= Beginning of Section =

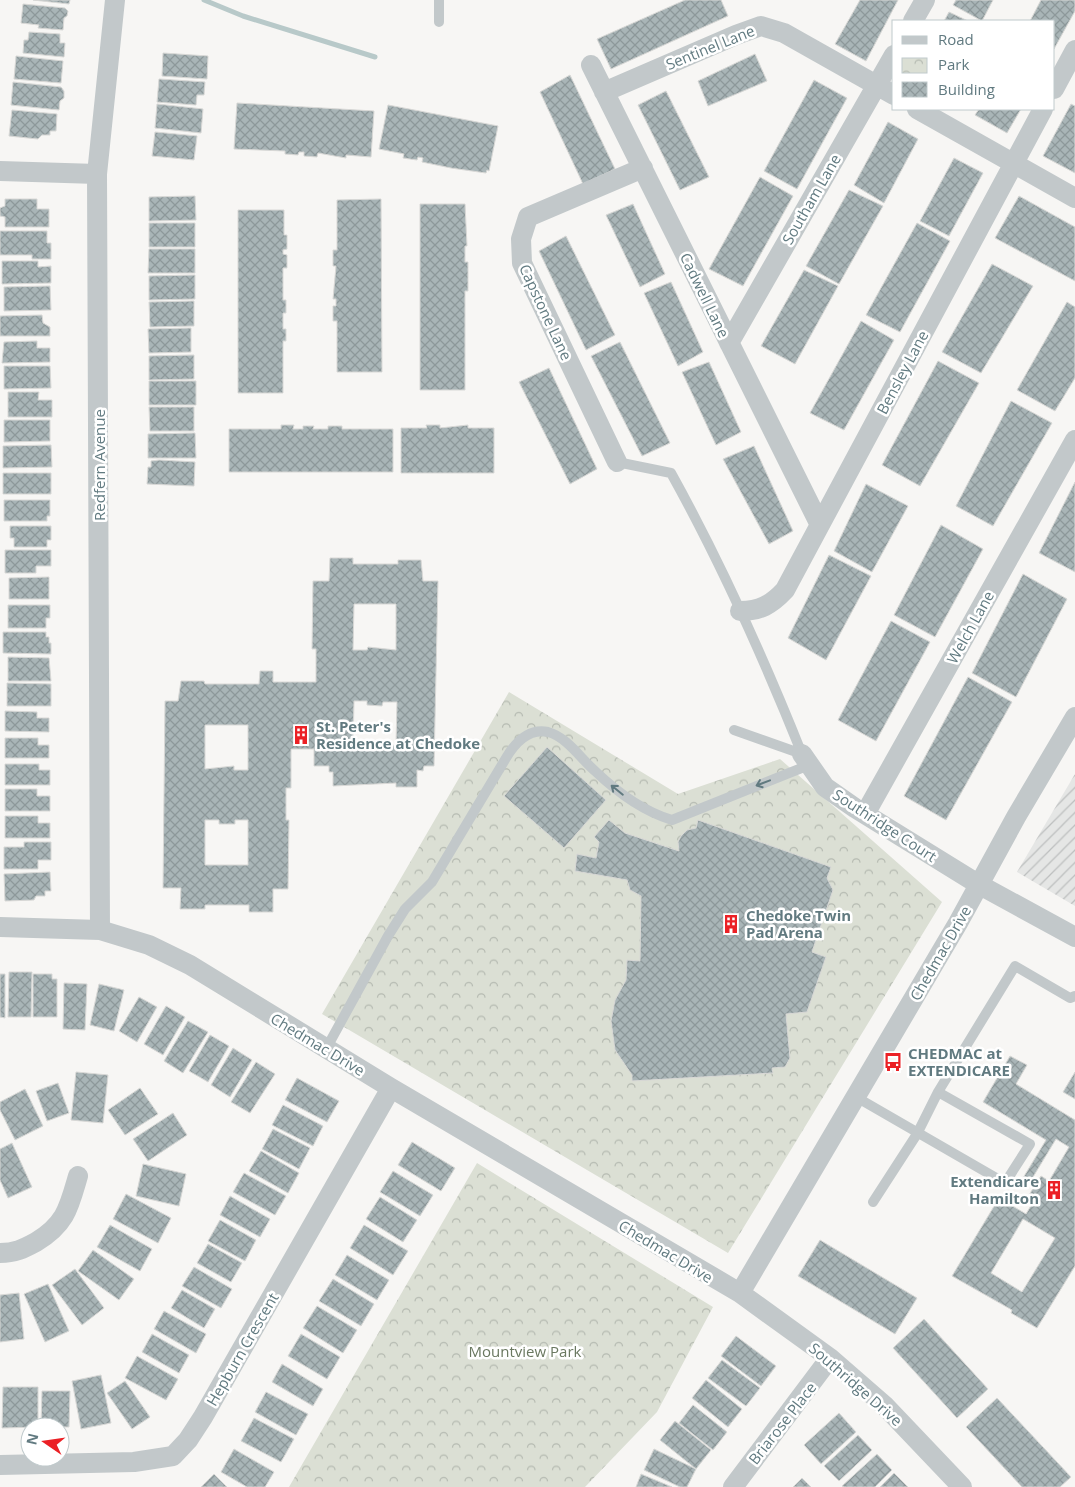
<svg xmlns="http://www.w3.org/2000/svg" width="1075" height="1487" font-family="'Open Sans',sans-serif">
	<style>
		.industrial { fill: url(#industrial-furrows) }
		.park { fill: url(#park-crowns) }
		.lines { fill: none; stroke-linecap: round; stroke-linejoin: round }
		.stream { stroke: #b8c9c9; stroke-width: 5 }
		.building { fill: url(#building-cross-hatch); stroke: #d8d8d6; fill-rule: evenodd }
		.service { stroke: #c2c8ca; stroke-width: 10 }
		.minor { stroke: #c2c8ca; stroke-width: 20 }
		.oneway { stroke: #617a80 }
		.labels { text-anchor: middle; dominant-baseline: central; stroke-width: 5; stroke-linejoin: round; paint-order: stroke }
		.street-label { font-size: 15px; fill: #617a80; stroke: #fff }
		.poi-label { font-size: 15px; font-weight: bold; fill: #617a80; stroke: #fff; text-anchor: start }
		.park-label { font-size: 15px; fill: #6a7860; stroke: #fff }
	</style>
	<defs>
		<pattern id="industrial-furrows" width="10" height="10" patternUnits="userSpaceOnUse" patternTransform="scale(1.25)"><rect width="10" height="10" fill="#e5e6e5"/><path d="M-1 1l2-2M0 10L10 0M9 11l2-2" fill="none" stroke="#bdbfbf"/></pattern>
		<pattern id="park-crowns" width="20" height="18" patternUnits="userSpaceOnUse" patternTransform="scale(1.25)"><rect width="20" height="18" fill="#dbdfd4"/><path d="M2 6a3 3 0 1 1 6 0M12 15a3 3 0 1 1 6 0" fill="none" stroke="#b5bab1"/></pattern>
		<pattern id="building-cross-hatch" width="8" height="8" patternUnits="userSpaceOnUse" patternTransform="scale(1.25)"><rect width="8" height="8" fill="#a9b5b7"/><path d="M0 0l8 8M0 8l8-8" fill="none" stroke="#8d989a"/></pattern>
	</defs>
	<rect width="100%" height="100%" fill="#f7f6f4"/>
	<!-- industrial -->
	<path class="industrial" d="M1075 774V906L1017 872Z"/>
	<!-- park -->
	<path class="park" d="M509 692 678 794 780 759 942 902 728 1253 322 1014Z
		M477 1163 713 1307 657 1412 585 1487H289Z"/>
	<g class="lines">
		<!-- stream -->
		<path class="stream" d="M204 0 243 16 375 57"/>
	</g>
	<!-- building -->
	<path class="building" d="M33 0H70L69 4Z
		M685 0H721L728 16 611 69 597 39Z
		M860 0H898L866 61 835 44Z
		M956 0H993L982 21 953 5Z
		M1041 0H1075V11L1054 49V21H1030Z
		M23 4 65 8 68 11 67 16 64 18 63 30 38 28 39 25 21 23Z
		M949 12 968 21H944Z
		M29 32 60 34V43H65L64 57 23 53 24 40H28Z
		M163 53 208 56 207 79 162 76Z
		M755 54 767 81 708 106 698 81Z
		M16 56 63 61 61 83 14 79Z
		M570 75 615 169 583 184 540 92Z
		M159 79 205 82 204 95H197L196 105 157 102Z
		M814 80 847 98 797 189 764 171Z
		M13 82 61 87 64 91V98L60 101 59 110 11 105Z
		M666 91 709 177 680 190 638 105Z
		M237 103 374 111 371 157 346 155V158L318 153 317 157 304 156V152H299L298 155 285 154V151L234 149Z
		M157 104 203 109 201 133 155 128Z
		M1071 104 1075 106V173L1043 156Z
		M388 105 498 126 489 171 487 170 486 173 451 168 422 162 423 158 418 157 417 160 403 158 404 154 379 149Z
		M979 109H1021L1007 133 975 115Z
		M12 110 57 114 56 131H50V135H42L38 139 9 136Z
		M888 122 918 139 884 203 854 185Z
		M155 132 197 136 194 160 152 156Z
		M954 158 983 173 949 236 920 221Z
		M760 177 793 196 743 286 709 269Z
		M849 190 883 206 839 284 806 266Z
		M195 196 196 220 149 221V197Z
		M1019 196 1075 227V281L995 238Z
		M5 199H37V209H49V227H5V217L0 216V208L5 206Z
		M381 199 382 372H337V321H333V306H336V299H333L336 266H333V250H337V200Z
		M420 204H465L467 246H465V262H468V291H465V390H420Z
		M633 204 665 274 640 287 606 215Z
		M238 210H284V235H287V249L283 250V254L287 255V268H283V300H286V313H283V329H286V341H283V393H238Z
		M149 223H195V247H149Z
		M917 223 950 241 900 332 866 315Z
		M0 231H47V243H51V259H32V255H0Z
		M566 236 615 335 586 350 539 251Z
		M149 249H195V273H148Z
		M2 261H38V267L51 266V283L2 284Z
		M992 264 1033 286 981 373 942 352Z
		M804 270 838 286 795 364 761 346Z
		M195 275V299L149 300V276Z
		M671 282 703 352 678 366 644 293Z
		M50 286 51 310 4 311V287Z
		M194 301V326L150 327 149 302Z
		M1067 302 1075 307V378L1055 411 1017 390Z
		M42 315 43 323 50 327V336H0V316Z
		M861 321 894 340 844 430 810 413Z
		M191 328V352L149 353 148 329Z
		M37 341V348H50V362L2 363 4 342Z
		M620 342 670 443 642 456 591 356Z
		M194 355V379L149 380V356Z
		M938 361 979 383 920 486 882 465Z
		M709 362 741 432 716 445 682 372Z
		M4 366H50L51 388 4 389Z
		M549 368 597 469 570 484 519 382Z
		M149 381H196V405H149Z
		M8 392H39L38 400H52V417H8Z
		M1011 401 1052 423 993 526 956 506Z
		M149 407H194V431H150Z
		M4 420H50V441L4 442Z
		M281 425H294L293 429H303V426H314L313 429H328V426H342V429H393V472H229V429H281Z
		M426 425H440V428L468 425V428H494V473H401V428H427Z
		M195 433 196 458H148V434Z
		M51 445 52 467 3 468V446Z
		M754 446 793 531 769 544 723 459Z
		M159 460 195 462 194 486 147 484 148 467H151V461Z
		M3 473H51V494H3Z
		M1075 482V572L1039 553Z
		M866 484 908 506 872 572 834 551Z
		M4 500H50V516H47V521H4Z
		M941 525 983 549 935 637 894 615Z
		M10 526H51V540H47V547H14V538H10Z
		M5 550H51V566H36V573H5Z
		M829 555 871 576 826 660 788 638Z
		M330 558H353V564H398V560H421L423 581H438L434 766H424L423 771 417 770V787H396V783L333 786V772H329V766H314V749H291V788H286V820H289L288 889H273V912H249V905H205V909H180L181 888H163L165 701H178L181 681H204L205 684H259L260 671H273V682H316V649H312L313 581H329ZM354 604H396V650L368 647 367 650H353ZM354 701H367V705L382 706 383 702H397L396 745H353ZM205 725H248V770H234V766L205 769ZM205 820H219V824H235V820H248V865H205Z
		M1023 574 1067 599 1016 697 972 673Z
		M49 577V599H9V578Z
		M8 605H50V618H46V628H8Z
		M891 621 930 642 876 741 838 720Z
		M3 632H46V637H49V643H51V654L3 653Z
		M8 657 49 658 51 681H8Z
		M968 677 1012 702 946 820 904 796Z
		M7 683 51 684V706H7Z
		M5 711 37 712V718H49V732L5 731Z
		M5 738H38V745H49V758H5Z
		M547 747 606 800 564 848 504 796Z
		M5 764H39V770H50V785H5Z
		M5 789H37V796H50V811H5Z
		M5 816H38V823H50V838H5Z
		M609 820 625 833 679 851 678 842 681 836 687 830 696 828 698 820 831 867 827 878 833 890 812 952 826 957 807 1012 786 1014 790 1058 785 1067 772 1068 773 1073 632 1081V1075L615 1050 611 1021 615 1000 626 980 627 960 640 961 641 896 630 890 627 880 575 871 577 854 596 858 599 842 594 837Z
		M24 842H51V860H38V869H4V847H24Z
		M50 872 51 891H45V896H36L34 900 5 901 4 874Z
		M9 972H32L31 1017H8Z
		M0 974H5V1018L0 1017Z
		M33 974H52V979H57V1017H33Z
		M64 983 87 984 85 1030 63 1029Z
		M99 984 124 990 114 1031 90 1025Z
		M139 997 157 1007 137 1042 119 1031Z
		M166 1006 185 1017 163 1055 144 1044Z
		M188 1021 208 1032 183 1073 164 1061Z
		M210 1035 229 1046 208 1082 189 1071Z
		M233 1048 252 1060 230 1097 211 1085Z
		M1010 1056 1027 1065 1016 1084 1075 1120V1266L1037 1328 1011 1313 1012 1310 952 1276 999 1198 1026 1214 1033 1202 1027 1198 1041 1176 1049 1181 1069 1147 1056 1139 1030 1182 1023 1178 1046 1140 983 1102ZM1023 1219 1055 1238 1022 1292 991 1273Z
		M256 1062 275 1074 250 1113 231 1102Z
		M76 1072 108 1075 103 1123 71 1120Z
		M1075 1072V1099L1063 1092Z
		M297 1078 339 1101 327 1122 285 1100Z
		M58 1083 69 1113 47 1121 36 1091Z
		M140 1088 158 1114 125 1135 108 1110Z
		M25 1089 43 1126 15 1140 0 1110V1102Z
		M283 1105 323 1126 313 1146 272 1125Z
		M173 1113 187 1135 148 1161 133 1139Z
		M273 1129 310 1148 299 1169 262 1149Z
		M412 1142 455 1168 441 1191 398 1165Z
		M12 1143 32 1187 8 1198 0 1180V1149Z
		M261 1151 299 1173 288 1193 249 1171Z
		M143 1164 186 1174 179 1206 136 1196Z
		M393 1171 433 1195 420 1216 380 1192Z
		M244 1173 286 1196 275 1215 233 1192Z
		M126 1194 171 1218 158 1243 113 1219Z
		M230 1196 270 1219 260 1237 220 1215Z
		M380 1197 417 1220 403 1242 366 1219Z
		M220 1220 256 1240 245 1261 208 1241Z
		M110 1225 152 1249 140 1271 97 1247Z
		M364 1225 408 1251 393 1275 350 1248Z
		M820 1240 917 1298 895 1334 798 1276Z
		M208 1244 242 1263 231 1282 197 1263Z
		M93 1250 134 1279 119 1300 78 1271Z
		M347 1255 389 1280 377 1300 335 1275Z
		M194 1267 232 1289 221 1308 182 1286Z
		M75 1269 104 1308 82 1325 52 1285Z
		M333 1279 374 1304 361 1326 319 1301Z
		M48 1284 69 1331 45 1342 24 1294Z
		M182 1290 215 1309 204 1328 171 1308Z
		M19 1293 24 1339 0 1342V1295Z
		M317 1306 357 1330 343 1353 303 1328Z
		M164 1311 206 1334 196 1353 154 1329Z
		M924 1319 988 1389 957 1418 893 1348Z
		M152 1334 189 1355 179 1373 142 1352Z
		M301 1334 340 1357 327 1379 288 1356Z
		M736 1336 776 1366 761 1386 721 1356Z
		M137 1356 178 1379 166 1400 125 1378Z
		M722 1360 760 1388 746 1406 708 1378Z
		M282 1364 323 1389 313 1406 272 1382Z
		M101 1375 111 1423 81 1429 72 1381Z
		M706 1380 742 1409 728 1427 692 1398Z
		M125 1381 150 1417 132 1429 107 1393Z
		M3 1387H38V1427L2 1428Z
		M42 1391H70L69 1427H41Z
		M266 1392 308 1414 296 1435 255 1412Z
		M997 1398 1071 1477 1060 1487H1022L966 1427Z
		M693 1405 727 1432 713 1450 679 1423Z
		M839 1413 856 1432 821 1464 804 1445Z
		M254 1418 294 1439 281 1462 241 1441Z
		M675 1421 711 1450 696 1469 660 1440Z
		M858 1435 872 1450 839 1481 824 1466Z
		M234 1449 274 1472 265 1487H247L221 1472Z
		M654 1449 696 1469 687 1487H680L644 1470Z
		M877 1454 892 1470 875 1487H844L842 1486Z
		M894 1473 908 1487H880Z
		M214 1474 227 1487H201Z
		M641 1474 672 1487H636Z
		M802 1478 811 1487H793Z"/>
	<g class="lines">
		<!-- service -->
		<path class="service" d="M439 22V0
			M617 462 671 473C721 563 764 659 802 754
			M734 730 802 754
			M326 1049 388 936 405 909 432 882 506 758C515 743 529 728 548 732 567 737 581 759 595 771 618 793 642 811 672 820L809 765
			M856 1097 1005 1183 1030 1144 938 1092
			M873 1202 917 1134 938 1092 1015 966 1070 998 1075 996"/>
		<!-- minor -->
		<path class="minor" d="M913 21 925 0
			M591 65 820 525
			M1054 89 1075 50
			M604 92 736 35 761 26 784 33 894 95
			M917 109 1075 198
			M0 171 97 174
			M729 343 894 55
			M617 462 522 263 521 239 528 217 643 168
			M740 611C760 611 771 605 785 590L1043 109
			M802 754 825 787 855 808 978 884 1075 937
			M865 814 1075 440
			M0 927 100 930 149 945 190 965 391 1088 740 1293 958 923 1016 817 1075 717
			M100 930 97 174 115 0
			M0 1253C15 1253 23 1249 36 1242 66 1224 69 1207 78 1176
			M740 1293 830 1358 884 1405 962 1487
			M0 1465 134 1462 173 1456 188 1440 203 1417 391 1088
			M733 1487 830 1358"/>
	</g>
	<!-- one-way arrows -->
	<defs><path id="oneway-shaft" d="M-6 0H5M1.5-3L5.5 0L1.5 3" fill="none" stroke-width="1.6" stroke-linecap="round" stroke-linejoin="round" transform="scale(1.25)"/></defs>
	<g class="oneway">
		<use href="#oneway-shaft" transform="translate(763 783) rotate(159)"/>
		<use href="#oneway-shaft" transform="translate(617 790) rotate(-141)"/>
	</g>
	<!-- icons -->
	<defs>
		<g id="building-bare" transform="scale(1.5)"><path d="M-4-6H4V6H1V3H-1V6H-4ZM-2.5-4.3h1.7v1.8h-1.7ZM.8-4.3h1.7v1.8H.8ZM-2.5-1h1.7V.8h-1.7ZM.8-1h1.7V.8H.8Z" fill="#eb2025" stroke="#fff" stroke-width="2.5" paint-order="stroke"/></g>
		<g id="bus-bare" transform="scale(1.5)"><path d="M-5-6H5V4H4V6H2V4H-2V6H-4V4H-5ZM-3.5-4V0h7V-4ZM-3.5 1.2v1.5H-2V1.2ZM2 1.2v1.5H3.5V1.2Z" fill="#eb2025" stroke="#fff" stroke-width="2.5" paint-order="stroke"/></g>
	</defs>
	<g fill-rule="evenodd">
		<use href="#building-bare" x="301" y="735"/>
		<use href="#building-bare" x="731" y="924"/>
		<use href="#bus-bare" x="893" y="1062"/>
		<use href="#building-bare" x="1054" y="1190"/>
	</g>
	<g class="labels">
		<!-- street labels -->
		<g class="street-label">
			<text transform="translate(710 47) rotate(-22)">Sentinel Lane</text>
			<text transform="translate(811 199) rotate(-60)">Southam Lane</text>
			<text transform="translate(705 295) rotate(64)">Cadwell Lane</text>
			<text transform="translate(546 312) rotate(65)">Capstone Lane</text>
			<text transform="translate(902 372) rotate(-62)">Bensley Lane</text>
			<text transform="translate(99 465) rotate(-90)">Redfern Avenue</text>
			<text transform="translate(970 627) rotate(-61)">Welch Lane</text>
			<text transform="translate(885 825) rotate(33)">Southridge Court</text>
			<text transform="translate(940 953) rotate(-60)">Chedmac Drive</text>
			<text transform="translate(318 1044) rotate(31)">Chedmac Drive</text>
			<text transform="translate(666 1251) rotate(31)">Chedmac Drive</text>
			<text transform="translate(242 1349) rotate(-60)">Hepburn Crescent</text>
			<text transform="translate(856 1384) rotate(41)">Southridge Drive</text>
			<text transform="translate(782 1423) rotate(-52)">Briarose Place</text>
		</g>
		<!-- poi labels -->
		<g class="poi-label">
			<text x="316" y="726">St. Peter's<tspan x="316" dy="17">Residence at Chedoke</tspan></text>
			<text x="746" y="915">Chedoke Twin<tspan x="746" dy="17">Pad Arena</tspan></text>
			<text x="908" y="1053">CHEDMAC at<tspan x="908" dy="17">EXTENDICARE</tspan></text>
			<text x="1039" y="1181" text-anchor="end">Extendicare<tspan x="1039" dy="17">Hamilton</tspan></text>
		</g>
		<!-- park labels -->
		<g class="park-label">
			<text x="525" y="1351">Mountview Park</text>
		</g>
	</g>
	<!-- legend -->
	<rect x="892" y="20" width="162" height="90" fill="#ffffff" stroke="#c0cacc"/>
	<rect x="902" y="36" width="25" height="8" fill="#c2c8ca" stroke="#c0cacc"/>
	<text x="938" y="45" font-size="15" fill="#617a80">Road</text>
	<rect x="902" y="58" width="25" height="15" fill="url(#park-crowns)" stroke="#c0cacc"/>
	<text x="938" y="70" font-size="15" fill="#617a80">Park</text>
	<rect x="902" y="82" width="25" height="15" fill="url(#building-cross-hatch)" stroke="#c0cacc"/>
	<text x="938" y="95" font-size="15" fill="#617a80">Building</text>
	<!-- north arrow -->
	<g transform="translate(45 1442) rotate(283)"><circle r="24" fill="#ffffff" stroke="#c0cacc"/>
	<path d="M0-4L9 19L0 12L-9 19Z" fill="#eb2025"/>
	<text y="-8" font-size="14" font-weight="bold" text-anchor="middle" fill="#617a80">N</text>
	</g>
</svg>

= End of Section =

| WORK REQUIRED |
Using the data above, count every line that contains the word "rule", then give the count and nothing more.

| SOLUTION TO THIS PROBLEM |
2